Initially, the angina was thought to be solely caused by obstructive coronary artery disease due to the presence of significant stenosis in the coronary vessel. After stenting the vessel, our patient presented again with ACS, and the second stent was deployed. He received DAPT along with warfarin after the second stenting. However, he presented with UAP at 7 months before latest admission and at the latest admission despite a patent stent and no other significant obstructive lesion. This observation led to the suspicion that both the CAE and coronary stenosis played a role in the recurrent acute pain. ACS in patients with CAE has varying pathophysiology and may be divided into pathology that is detectable by CAG, such as visible thrombosis of the epicardial coronary artery, or not detectable by CAG, such as slow flow, vasospasm, and thrombosis in the microvasculature. In our patient, there was an absence of a flow-limiting lesion, indicating that the ACS may be due to the latter type of CAE, especially the coronary slow flow (CSF) phenomenon [6]. Delayed distal vessel opacification in the absence of significant epicardial coronary artery disease is characteristic of CSF. CSF may cause myocardial ischemia and injury, especially during stress, which is thought to be related to coronary endothelial dysfunction [7, 8]. CSF might also be caused by microvascular angina due to small thrombi that are not visible or microvascular spasms during CAG. CSF might also be caused by a thrombus in the ectatic vessel that dissolves prior to CAG due to anticoagulant treatment and a loading dose of DAPT, as the symptoms were alleviated after drug administration.

The goal of therapy is to prevent further myocardial ischemia and minimize the risk of thrombosis due to an inflammatory state and slow flow. Thrombosis at the ectatic coronary artery is more likely to be a high burden and result in poor reflow after intervention, with poor outcomes [9]. Treatment with warfarin itself has not been prospectively studied, and the recommendation is not clear. In patients with isolated CAE, anticoagulant therapy alone may be appropriate due to turbulence and stasis of blood in the ectatic vessel [6]. A search of existing literature that reported cases of patients with recurrent ACS in CAE showed that there were two isolated cases of CAE in which the patient took DAPT without an anticoagulant and experienced recurrence [10‐18]. To the best of our knowledge, there has not been a report of recurrent ACS after anticoagulation that has met the target of treatment, and there has not been a report of recurrent ACS after treatment with DAPT in a nonisolated case. Our patient did not have any significant lesion at the current presentation, and the pain may be due to “isolated CAE”; hence, anticoagulation might be helpful in our case. Interestingly, after being given warfarin, our patient was event-free for 6 and 7 months, whereas previously, the recurrence occurred at a shorter timeframe, coinciding with him becoming noncompliant a few weeks after warfarin was given (Table 1). However, he also had coexisting coronary artery disease and a stent in the coronary artery requiring DAPT. Because the benefit outweighed the risk of bleeding in this patient, triple therapy with aspirin, clopidogrel, and warfarin was continued. The INR in this patient was suboptimal and needed to be improved. Nitrates may exacerbate stress-induced myocardial ischemia by causing epicardial vasodilation in isolated CAE. Nitrates were to be used conservatively in this patient because the obstructive lesion had been addressed, and it was possible that the angina was solely due to CAE, which may be exacerbated by the administration of nitrates. Calcium channel blockers and beta-blockers should thus be the mainstay anti-ischemic vasodilator therapy in our patient [6].

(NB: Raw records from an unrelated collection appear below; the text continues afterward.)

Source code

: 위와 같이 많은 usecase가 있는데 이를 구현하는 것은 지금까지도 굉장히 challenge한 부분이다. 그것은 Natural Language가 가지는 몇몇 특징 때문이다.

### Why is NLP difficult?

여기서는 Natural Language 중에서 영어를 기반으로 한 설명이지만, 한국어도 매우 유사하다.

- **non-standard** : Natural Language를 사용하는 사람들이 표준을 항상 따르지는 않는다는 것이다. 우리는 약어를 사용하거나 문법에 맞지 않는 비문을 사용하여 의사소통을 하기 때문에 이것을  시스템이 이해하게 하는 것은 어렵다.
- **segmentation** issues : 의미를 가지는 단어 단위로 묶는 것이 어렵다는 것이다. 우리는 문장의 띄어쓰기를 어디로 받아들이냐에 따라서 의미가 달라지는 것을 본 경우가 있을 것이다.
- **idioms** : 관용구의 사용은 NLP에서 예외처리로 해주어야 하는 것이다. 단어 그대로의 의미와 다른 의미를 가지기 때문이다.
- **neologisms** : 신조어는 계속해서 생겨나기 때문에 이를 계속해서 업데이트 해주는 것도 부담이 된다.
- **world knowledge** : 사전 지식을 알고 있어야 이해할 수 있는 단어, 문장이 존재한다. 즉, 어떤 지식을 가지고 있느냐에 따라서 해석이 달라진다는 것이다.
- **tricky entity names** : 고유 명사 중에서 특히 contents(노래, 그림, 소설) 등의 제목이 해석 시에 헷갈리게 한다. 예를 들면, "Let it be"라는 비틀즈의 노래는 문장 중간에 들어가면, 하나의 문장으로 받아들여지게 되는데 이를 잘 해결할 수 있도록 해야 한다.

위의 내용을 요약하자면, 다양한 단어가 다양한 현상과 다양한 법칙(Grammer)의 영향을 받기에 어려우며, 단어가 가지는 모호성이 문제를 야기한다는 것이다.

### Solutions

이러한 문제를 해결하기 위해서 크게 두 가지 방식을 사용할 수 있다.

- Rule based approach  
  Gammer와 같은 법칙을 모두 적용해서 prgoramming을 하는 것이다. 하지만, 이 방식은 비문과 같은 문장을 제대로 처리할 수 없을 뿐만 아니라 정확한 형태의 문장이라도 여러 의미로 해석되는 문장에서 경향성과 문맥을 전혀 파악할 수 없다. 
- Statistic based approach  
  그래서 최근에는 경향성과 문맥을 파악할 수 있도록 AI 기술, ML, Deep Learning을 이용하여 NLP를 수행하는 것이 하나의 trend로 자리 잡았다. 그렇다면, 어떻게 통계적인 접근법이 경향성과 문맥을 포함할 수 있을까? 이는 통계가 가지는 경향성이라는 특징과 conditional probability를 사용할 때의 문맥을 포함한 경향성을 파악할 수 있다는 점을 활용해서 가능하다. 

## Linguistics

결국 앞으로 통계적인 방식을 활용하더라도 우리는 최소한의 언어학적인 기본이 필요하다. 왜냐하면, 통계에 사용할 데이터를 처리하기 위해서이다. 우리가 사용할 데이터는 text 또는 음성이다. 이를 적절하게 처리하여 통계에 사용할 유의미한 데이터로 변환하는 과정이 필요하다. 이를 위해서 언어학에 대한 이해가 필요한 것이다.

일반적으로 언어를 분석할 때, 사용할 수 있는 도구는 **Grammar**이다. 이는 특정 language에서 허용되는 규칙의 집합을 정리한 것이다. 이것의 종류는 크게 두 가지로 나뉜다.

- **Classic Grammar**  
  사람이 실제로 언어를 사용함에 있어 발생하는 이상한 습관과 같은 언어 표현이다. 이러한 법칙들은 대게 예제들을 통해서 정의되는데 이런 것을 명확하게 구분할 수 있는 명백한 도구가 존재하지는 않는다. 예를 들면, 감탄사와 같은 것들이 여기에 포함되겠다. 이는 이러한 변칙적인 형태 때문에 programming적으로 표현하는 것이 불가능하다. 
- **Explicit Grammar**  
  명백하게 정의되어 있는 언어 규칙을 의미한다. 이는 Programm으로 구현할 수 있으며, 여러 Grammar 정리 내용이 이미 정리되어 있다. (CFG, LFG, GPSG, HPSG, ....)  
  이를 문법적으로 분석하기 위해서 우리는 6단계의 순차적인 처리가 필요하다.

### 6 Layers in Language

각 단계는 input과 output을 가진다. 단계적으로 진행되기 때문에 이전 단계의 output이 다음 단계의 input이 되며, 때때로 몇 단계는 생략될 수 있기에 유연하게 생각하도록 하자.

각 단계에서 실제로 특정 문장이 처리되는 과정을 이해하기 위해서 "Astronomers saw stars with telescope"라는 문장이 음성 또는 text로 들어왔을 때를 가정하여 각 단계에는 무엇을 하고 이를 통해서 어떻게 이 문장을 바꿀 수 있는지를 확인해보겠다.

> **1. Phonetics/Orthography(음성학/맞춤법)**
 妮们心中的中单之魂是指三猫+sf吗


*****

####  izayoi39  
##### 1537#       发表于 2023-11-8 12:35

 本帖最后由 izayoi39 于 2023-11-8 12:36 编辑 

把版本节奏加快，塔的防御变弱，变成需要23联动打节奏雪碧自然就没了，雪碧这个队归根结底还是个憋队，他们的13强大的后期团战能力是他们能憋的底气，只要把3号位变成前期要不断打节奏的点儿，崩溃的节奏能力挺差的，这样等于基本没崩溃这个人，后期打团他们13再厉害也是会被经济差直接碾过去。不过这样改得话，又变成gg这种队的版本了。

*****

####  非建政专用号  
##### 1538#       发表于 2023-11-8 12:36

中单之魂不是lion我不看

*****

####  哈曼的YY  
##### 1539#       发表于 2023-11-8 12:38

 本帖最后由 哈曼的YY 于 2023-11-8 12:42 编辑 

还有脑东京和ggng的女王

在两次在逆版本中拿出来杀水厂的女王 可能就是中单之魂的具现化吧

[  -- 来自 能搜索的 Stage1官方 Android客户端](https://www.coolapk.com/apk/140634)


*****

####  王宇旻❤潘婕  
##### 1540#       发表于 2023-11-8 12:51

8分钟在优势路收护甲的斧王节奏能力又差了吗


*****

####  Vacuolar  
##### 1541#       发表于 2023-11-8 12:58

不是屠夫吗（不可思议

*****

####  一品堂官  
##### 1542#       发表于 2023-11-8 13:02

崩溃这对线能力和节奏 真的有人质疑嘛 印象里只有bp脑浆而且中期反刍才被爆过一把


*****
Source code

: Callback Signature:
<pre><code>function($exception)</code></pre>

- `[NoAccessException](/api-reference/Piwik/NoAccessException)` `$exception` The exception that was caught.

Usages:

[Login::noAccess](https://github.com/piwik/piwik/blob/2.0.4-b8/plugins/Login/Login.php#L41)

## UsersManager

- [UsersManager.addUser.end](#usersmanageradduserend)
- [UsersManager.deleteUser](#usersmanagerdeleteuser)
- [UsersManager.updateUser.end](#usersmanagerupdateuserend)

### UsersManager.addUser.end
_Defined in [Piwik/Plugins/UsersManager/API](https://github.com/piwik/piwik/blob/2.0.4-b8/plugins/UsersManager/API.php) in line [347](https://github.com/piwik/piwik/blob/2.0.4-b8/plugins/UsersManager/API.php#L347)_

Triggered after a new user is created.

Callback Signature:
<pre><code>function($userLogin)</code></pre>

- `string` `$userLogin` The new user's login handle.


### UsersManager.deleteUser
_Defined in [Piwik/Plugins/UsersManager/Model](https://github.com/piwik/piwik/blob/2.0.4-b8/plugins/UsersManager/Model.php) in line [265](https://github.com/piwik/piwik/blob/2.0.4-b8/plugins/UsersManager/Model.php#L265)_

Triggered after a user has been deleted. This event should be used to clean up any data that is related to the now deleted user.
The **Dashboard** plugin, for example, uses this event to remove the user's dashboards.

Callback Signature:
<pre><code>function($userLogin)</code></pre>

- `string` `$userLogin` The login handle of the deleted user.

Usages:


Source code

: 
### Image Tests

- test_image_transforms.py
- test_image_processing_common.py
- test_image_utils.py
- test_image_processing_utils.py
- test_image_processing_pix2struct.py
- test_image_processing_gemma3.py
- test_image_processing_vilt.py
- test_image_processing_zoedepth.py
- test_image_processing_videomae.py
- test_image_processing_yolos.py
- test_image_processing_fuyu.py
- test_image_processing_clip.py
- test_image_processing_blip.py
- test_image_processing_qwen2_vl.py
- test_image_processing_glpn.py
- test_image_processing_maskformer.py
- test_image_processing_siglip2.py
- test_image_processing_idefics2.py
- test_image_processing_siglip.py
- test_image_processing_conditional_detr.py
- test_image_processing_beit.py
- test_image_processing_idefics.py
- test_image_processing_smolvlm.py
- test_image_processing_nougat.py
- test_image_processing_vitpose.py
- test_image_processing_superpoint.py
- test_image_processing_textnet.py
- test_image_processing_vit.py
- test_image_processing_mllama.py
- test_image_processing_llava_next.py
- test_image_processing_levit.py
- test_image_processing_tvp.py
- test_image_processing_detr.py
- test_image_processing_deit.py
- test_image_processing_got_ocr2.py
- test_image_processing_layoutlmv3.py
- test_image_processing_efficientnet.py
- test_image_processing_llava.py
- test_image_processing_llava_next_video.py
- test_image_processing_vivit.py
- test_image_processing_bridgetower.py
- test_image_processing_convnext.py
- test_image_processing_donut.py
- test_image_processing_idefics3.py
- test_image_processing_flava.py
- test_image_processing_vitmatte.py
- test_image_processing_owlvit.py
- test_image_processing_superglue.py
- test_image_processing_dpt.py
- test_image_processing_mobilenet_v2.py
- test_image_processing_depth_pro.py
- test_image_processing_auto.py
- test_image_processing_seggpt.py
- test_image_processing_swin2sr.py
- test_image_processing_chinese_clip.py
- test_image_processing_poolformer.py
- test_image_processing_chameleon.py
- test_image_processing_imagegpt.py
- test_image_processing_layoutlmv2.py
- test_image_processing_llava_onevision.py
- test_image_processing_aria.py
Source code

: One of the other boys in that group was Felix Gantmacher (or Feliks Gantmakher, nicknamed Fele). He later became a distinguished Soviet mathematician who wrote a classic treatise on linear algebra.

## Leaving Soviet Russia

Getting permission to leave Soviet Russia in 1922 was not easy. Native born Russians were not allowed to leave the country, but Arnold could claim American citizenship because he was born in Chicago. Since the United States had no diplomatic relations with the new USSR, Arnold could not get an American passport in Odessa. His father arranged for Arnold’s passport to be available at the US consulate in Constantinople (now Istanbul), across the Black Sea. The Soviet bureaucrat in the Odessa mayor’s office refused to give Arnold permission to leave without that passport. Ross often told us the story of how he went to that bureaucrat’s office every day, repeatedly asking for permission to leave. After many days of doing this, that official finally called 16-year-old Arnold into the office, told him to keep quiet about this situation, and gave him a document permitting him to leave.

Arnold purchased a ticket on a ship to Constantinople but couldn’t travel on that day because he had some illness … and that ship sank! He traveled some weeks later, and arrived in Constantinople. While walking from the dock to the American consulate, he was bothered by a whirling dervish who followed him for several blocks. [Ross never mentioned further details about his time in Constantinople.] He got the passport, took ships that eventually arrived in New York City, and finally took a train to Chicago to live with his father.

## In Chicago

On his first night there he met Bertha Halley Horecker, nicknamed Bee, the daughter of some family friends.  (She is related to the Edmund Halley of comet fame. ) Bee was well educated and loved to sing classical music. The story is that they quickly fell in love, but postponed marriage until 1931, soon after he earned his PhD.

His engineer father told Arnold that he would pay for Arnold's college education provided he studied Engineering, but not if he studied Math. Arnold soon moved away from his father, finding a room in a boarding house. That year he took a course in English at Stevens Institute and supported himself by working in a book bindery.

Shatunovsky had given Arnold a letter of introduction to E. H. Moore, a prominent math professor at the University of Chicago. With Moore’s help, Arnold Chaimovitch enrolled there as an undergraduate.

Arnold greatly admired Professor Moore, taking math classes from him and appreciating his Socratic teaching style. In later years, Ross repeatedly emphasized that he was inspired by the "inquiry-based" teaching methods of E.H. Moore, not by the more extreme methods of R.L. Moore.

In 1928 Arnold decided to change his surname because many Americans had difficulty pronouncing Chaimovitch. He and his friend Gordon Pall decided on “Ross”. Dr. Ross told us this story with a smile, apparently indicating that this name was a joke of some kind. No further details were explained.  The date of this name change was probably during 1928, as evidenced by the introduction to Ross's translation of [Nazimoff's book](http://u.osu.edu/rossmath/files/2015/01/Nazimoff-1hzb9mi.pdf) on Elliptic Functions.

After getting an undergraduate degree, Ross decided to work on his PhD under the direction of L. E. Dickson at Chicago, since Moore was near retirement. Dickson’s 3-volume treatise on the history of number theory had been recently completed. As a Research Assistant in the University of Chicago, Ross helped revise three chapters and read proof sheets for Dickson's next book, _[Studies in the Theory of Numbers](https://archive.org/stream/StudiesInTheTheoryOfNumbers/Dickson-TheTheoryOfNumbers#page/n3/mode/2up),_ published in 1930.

CAE may cause recurrent ACS with an obstructive or nonobstructive lesion on CAG. Administration of an anticoagulant should be considered to prevent ACS in these patients without ignoring the need for antiplatelet therapy in the presence of atheroma. Nitrates should be avoided in cases of pure CAE and used sparingly in those with coexisting coronary artery disease. Beta-blockers and calcium channel blockers are preferred over nitrates as anti-ischemic vasodilator agents.